Output the lines of the material as a Markdown table with columns Num and Content, one row per line, skipping blank lines and leaving the pictures out.

Stored entries:

** BEGIN **

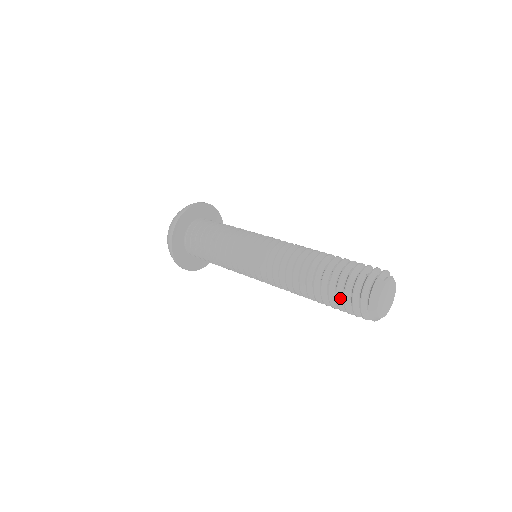
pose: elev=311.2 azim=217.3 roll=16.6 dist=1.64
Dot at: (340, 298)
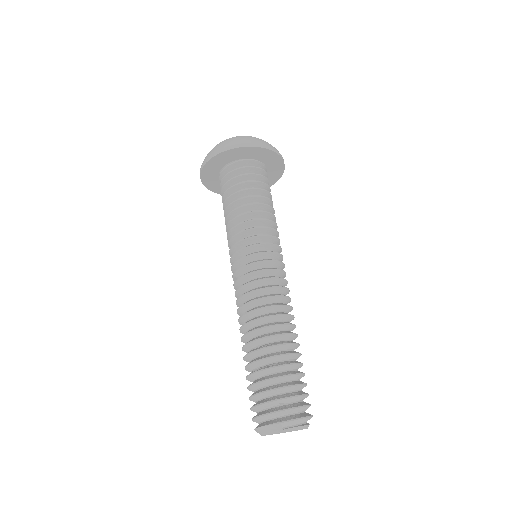
Dot at: (252, 390)
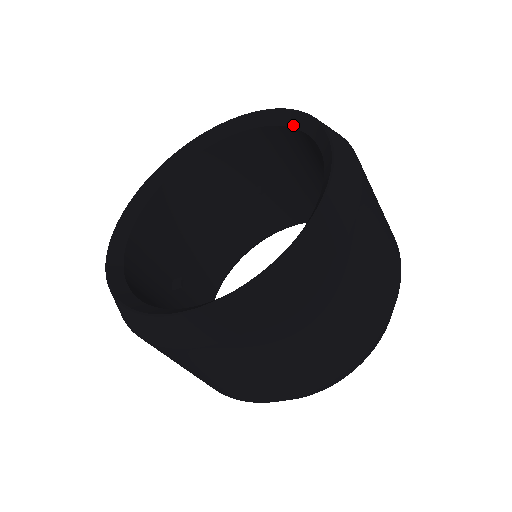
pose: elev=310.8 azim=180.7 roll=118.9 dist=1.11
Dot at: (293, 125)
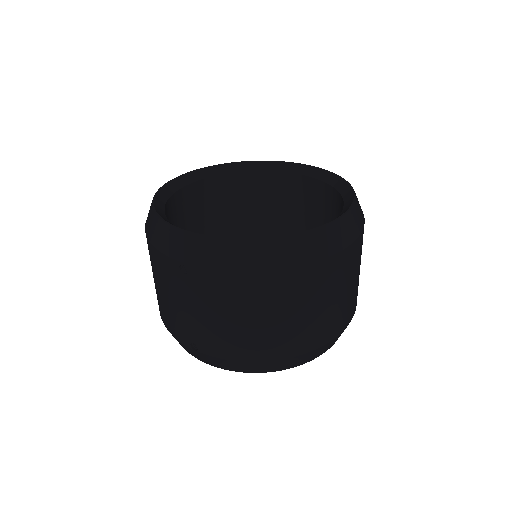
Dot at: (245, 169)
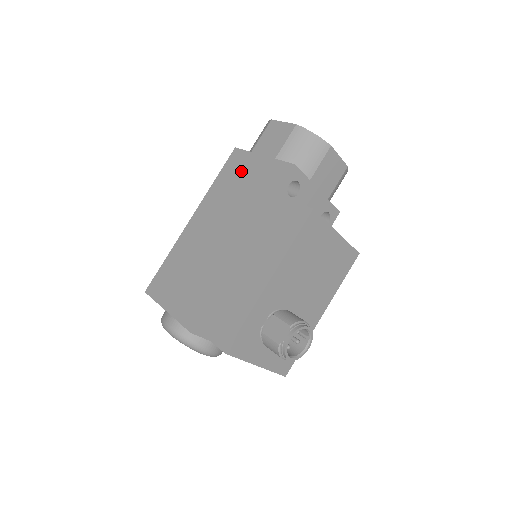
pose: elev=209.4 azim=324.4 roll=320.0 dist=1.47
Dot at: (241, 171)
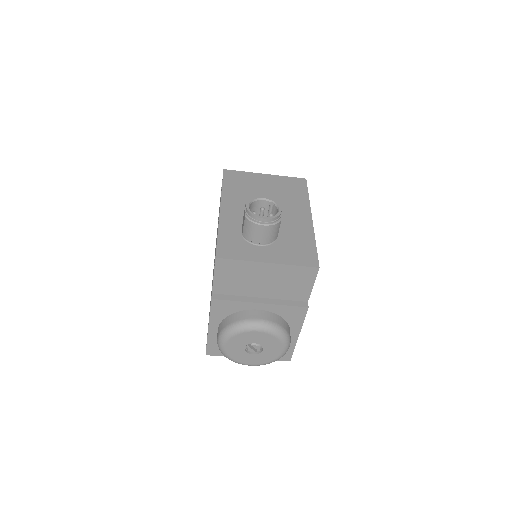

** END **

REPLY:
| Num | Content |
|---|---|
| 1 | pose: elev=311.2 azim=217.3 roll=16.6 dist=1.64 |
| 2 | Dot at: (340, 298) |
| 3 | Dot at: (252, 390) |
| 4 | pose: elev=310.8 azim=180.7 roll=118.9 dist=1.11 |
| 5 | Dot at: (293, 125) |
| 6 | Dot at: (245, 169) |
| 7 | pose: elev=209.4 azim=324.4 roll=320.0 dist=1.47 |
| 8 | Dot at: (241, 171) |